Apple's new M4 Ultra processor will reportedly come with double the GPU cores that the M4 Max features -- up to 80 GPU cores in total -- and in estimated benchmarks, will beat NVIDIA's flagship GeForce RTX 4090 graphics card.
In some estimated benchmarks, Yadim Yuryev from YouTube channel Max Tech, the Apple M4 Ultra processor will feature a Geekbench 6 compute score of 333,000. This is compared to the 192,812 that the Apple M4 Max spits out, with Yuryev saying that the "GPU scaling from the leaked M4 Pro score to the M4 Max chip is 78 percent higher performance".
Yuryev played it safe accounting for Apple to hit just 70% scaling for the M4 Ultra over the M4 Max, with a maximum expectation of seeing 385,624 points, while in comparison the RTX 4090 hits 317,162 points and a Vulkan score of 262,907. If Apple does indeed hit a home run with scaling on the M4 Ultra, it will top the RTX 4090 in this test at least, but not everything across the board.
The new Apple M4 family of chips all feature 16GB of unified memory across the board, with the M4 Pro and M4 Max supporting more memory (M4 Max supports up to 128GB of unified memory).
Apple's new M4 Ultra is expected with a much larger 32-core CPU, and double the GPU power with an 80-core GPU, and we should expect to see up to 256GB of unified memory.
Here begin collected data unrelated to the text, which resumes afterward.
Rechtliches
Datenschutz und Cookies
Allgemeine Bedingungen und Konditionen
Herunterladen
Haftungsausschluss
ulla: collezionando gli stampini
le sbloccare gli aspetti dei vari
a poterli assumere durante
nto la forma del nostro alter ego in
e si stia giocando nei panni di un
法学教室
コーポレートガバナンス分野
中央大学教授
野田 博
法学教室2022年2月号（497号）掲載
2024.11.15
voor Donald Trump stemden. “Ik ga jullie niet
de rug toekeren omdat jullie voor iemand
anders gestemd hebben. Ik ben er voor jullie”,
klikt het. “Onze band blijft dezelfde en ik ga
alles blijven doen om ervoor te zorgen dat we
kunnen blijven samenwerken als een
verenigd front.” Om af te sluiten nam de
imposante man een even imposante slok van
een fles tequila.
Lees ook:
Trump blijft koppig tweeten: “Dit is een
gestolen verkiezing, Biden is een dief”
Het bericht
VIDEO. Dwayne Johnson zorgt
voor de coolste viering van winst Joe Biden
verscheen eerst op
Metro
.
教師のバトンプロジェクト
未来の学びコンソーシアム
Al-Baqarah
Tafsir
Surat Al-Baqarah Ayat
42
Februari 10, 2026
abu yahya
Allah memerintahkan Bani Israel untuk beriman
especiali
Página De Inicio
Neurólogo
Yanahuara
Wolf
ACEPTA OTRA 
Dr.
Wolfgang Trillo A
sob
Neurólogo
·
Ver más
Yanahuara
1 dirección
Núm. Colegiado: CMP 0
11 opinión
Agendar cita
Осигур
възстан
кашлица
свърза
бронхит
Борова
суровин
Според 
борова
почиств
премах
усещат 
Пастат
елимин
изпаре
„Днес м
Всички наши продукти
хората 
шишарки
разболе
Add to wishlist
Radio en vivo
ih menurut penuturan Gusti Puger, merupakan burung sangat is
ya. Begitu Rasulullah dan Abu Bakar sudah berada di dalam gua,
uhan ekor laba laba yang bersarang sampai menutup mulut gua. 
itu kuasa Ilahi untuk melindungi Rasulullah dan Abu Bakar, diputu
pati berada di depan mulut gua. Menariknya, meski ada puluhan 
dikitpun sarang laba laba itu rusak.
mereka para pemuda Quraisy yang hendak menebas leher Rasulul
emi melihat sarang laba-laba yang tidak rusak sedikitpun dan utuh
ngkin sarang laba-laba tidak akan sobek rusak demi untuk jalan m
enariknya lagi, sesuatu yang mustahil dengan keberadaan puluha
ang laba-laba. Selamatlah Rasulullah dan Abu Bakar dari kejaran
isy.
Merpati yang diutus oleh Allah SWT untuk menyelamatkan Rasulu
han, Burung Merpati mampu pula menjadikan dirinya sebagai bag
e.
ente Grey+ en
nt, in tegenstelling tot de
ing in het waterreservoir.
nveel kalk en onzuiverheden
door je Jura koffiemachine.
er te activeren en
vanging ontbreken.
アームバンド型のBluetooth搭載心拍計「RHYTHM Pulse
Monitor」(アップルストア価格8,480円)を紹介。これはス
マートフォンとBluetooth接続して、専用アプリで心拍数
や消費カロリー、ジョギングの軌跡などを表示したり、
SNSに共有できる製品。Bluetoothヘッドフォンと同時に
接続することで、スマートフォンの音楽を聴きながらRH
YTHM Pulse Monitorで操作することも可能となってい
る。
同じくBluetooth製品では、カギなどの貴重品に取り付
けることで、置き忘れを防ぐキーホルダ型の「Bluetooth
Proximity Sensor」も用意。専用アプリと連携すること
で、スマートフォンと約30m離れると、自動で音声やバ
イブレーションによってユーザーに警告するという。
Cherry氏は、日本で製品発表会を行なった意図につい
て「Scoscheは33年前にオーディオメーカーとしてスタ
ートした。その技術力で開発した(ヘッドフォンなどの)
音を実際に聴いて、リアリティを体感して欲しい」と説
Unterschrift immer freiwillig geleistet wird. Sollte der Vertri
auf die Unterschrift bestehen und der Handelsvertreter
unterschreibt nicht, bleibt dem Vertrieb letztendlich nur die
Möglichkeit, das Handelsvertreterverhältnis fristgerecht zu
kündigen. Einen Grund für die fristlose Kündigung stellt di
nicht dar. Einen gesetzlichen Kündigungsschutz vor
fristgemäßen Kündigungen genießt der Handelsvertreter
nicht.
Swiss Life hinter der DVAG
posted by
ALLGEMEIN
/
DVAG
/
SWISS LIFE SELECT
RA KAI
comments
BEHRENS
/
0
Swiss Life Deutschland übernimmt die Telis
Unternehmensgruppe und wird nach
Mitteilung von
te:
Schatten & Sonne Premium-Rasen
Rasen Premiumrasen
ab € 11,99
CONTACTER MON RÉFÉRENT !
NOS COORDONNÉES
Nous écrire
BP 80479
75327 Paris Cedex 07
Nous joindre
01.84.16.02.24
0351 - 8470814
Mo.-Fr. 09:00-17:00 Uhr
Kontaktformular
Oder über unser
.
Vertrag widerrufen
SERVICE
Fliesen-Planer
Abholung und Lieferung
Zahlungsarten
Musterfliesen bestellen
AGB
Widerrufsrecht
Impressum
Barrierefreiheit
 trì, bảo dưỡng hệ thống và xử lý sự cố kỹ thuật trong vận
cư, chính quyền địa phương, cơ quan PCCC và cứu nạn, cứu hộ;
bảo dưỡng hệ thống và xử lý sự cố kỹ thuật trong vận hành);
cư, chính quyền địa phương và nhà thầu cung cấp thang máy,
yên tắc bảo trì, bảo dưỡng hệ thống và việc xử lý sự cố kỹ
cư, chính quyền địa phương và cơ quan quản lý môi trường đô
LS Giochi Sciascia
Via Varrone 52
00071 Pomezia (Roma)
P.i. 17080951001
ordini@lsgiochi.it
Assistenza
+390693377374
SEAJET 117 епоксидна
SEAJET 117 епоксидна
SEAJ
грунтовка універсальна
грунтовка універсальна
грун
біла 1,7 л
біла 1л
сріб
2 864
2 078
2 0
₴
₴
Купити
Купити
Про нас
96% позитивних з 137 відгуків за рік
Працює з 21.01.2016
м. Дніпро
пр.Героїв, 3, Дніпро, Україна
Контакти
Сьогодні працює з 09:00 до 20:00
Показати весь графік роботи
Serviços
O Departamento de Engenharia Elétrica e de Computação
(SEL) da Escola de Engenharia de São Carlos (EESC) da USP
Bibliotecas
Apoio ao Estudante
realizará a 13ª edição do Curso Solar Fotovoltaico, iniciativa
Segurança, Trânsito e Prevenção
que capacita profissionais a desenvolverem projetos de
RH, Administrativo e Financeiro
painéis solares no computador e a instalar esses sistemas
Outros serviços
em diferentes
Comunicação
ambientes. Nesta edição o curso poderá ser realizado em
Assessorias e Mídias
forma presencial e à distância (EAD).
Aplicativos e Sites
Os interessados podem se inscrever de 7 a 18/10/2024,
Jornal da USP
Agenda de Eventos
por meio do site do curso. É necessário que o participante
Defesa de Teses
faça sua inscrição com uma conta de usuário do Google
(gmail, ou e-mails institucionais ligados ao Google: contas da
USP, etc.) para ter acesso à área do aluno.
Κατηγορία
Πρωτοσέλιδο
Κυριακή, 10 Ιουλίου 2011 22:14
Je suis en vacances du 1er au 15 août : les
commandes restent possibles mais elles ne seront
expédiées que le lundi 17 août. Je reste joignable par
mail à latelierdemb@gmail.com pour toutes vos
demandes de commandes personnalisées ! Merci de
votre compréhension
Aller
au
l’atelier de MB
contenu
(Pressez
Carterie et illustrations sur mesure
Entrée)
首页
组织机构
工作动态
This is an exact doubling of the M4 Max specs, as Apple effectively combines two M4 Max chips together to make the M4 Ultra.
Apple M4 family of processors:
- Apple M4: 10-core CPU, 10-core GPU, up to 16GB unified memory
- Apple M4 Pro: 14-core CPU, 20-core GPU, up to 64GB unified memory
- Apple M4 Max: 16-core CPU, 40-core GPU, up to 128GB unified memory
- Apple M4 Ultra: 32-core CPU, 80-core GPU, up to 256GB unified memory
Apple is expected to launch its new M4 Ultra processor in 2025 inside of its new Mac Pro and Mac Studio systems.